** START EXCERPTED DATA **

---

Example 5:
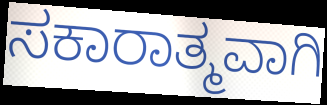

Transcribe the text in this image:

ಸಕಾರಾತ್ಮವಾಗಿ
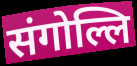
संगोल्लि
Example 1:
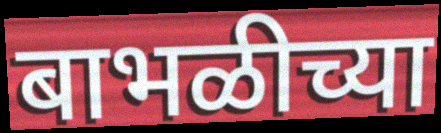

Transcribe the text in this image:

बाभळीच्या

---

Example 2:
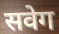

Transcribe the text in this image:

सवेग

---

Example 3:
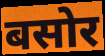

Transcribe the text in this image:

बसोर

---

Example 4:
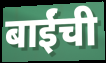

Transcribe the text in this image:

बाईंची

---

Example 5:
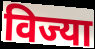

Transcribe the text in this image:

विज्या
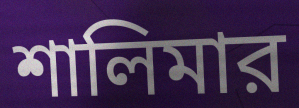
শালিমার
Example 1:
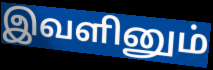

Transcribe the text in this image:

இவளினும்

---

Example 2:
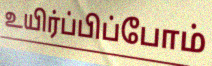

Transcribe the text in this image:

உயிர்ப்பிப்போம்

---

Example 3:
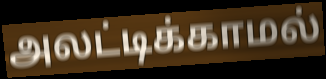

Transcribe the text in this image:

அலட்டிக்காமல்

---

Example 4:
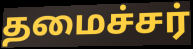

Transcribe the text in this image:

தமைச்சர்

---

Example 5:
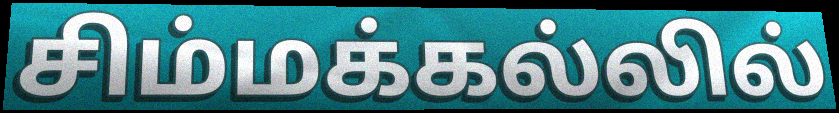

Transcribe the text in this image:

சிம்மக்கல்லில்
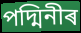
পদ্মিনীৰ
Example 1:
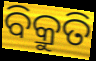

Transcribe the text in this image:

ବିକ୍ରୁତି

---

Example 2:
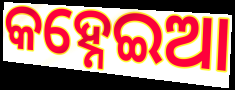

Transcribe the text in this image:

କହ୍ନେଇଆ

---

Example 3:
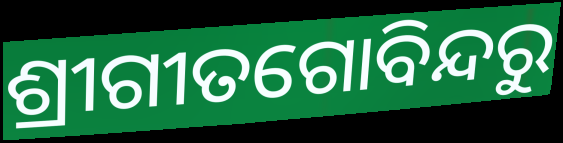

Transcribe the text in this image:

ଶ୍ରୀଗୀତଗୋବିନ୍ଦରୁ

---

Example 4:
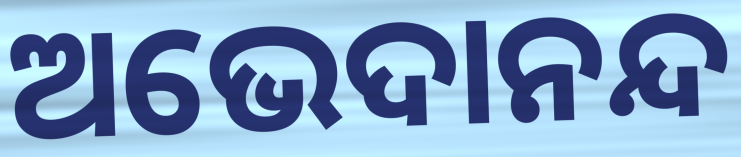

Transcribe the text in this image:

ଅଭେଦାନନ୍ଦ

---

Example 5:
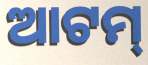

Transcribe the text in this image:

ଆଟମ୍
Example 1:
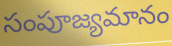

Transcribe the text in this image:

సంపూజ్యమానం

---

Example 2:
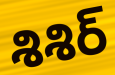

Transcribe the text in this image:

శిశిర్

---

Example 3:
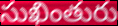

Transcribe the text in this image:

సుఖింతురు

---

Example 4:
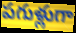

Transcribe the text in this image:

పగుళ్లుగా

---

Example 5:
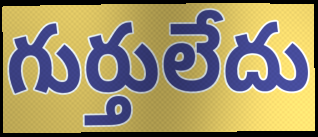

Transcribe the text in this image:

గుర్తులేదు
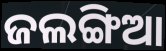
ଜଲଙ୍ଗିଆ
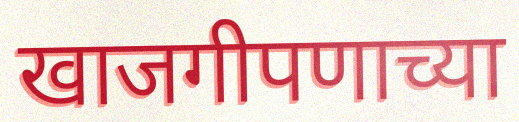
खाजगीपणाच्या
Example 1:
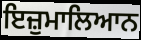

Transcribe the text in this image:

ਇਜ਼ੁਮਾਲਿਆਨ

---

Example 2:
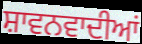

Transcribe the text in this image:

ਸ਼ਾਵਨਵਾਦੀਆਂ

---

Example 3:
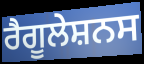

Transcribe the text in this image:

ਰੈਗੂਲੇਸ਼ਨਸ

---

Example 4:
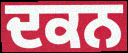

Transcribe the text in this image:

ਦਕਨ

** END EXCERPTED DATA **

Please copy out every line of the records above character for character, leaving out the pictures.

▶ FINISHED EXERCISE
---

Example 5:

Transcribe the text in this image:

ಸಕಾರಾತ್ಮವಾಗಿ
संगोल्लि
Example 1:

Transcribe the text in this image:

बाभळीच्या

---

Example 2:

Transcribe the text in this image:

सवेग

---

Example 3:

Transcribe the text in this image:

बसोर

---

Example 4:

Transcribe the text in this image:

बाईंची

---

Example 5:

Transcribe the text in this image:

विज्या
শালিমার
Example 1:

Transcribe the text in this image:

இவளினும்

---

Example 2:

Transcribe the text in this image:

உயிர்ப்பிப்போம்

---

Example 3:

Transcribe the text in this image:

அலட்டிக்காமல்

---

Example 4:

Transcribe the text in this image:

தமைச்சர்

---

Example 5:

Transcribe the text in this image:

சிம்மக்கல்லில்
পদ্মিনীৰ
Example 1:

Transcribe the text in this image:

ବିକ୍ରୁତି

---

Example 2:

Transcribe the text in this image:

କହ୍ନେଇଆ

---

Example 3:

Transcribe the text in this image:

ଶ୍ରୀଗୀତଗୋବିନ୍ଦରୁ

---

Example 4:

Transcribe the text in this image:

ଅଭେଦାନନ୍ଦ

---

Example 5:

Transcribe the text in this image:

ଆଟମ୍
Example 1:

Transcribe the text in this image:

సంపూజ్యమానం

---

Example 2:

Transcribe the text in this image:

శిశిర్

---

Example 3:

Transcribe the text in this image:

సుఖింతురు

---

Example 4:

Transcribe the text in this image:

పగుళ్లుగా

---

Example 5:

Transcribe the text in this image:

గుర్తులేదు
ଜଲଙ୍ଗିଆ
खाजगीपणाच्या
Example 1:

Transcribe the text in this image:

ਇਜ਼ੁਮਾਲਿਆਨ

---

Example 2:

Transcribe the text in this image:

ਸ਼ਾਵਨਵਾਦੀਆਂ

---

Example 3:

Transcribe the text in this image:

ਰੈਗੂਲੇਸ਼ਨਸ

---

Example 4:

Transcribe the text in this image:

ਦਕਨ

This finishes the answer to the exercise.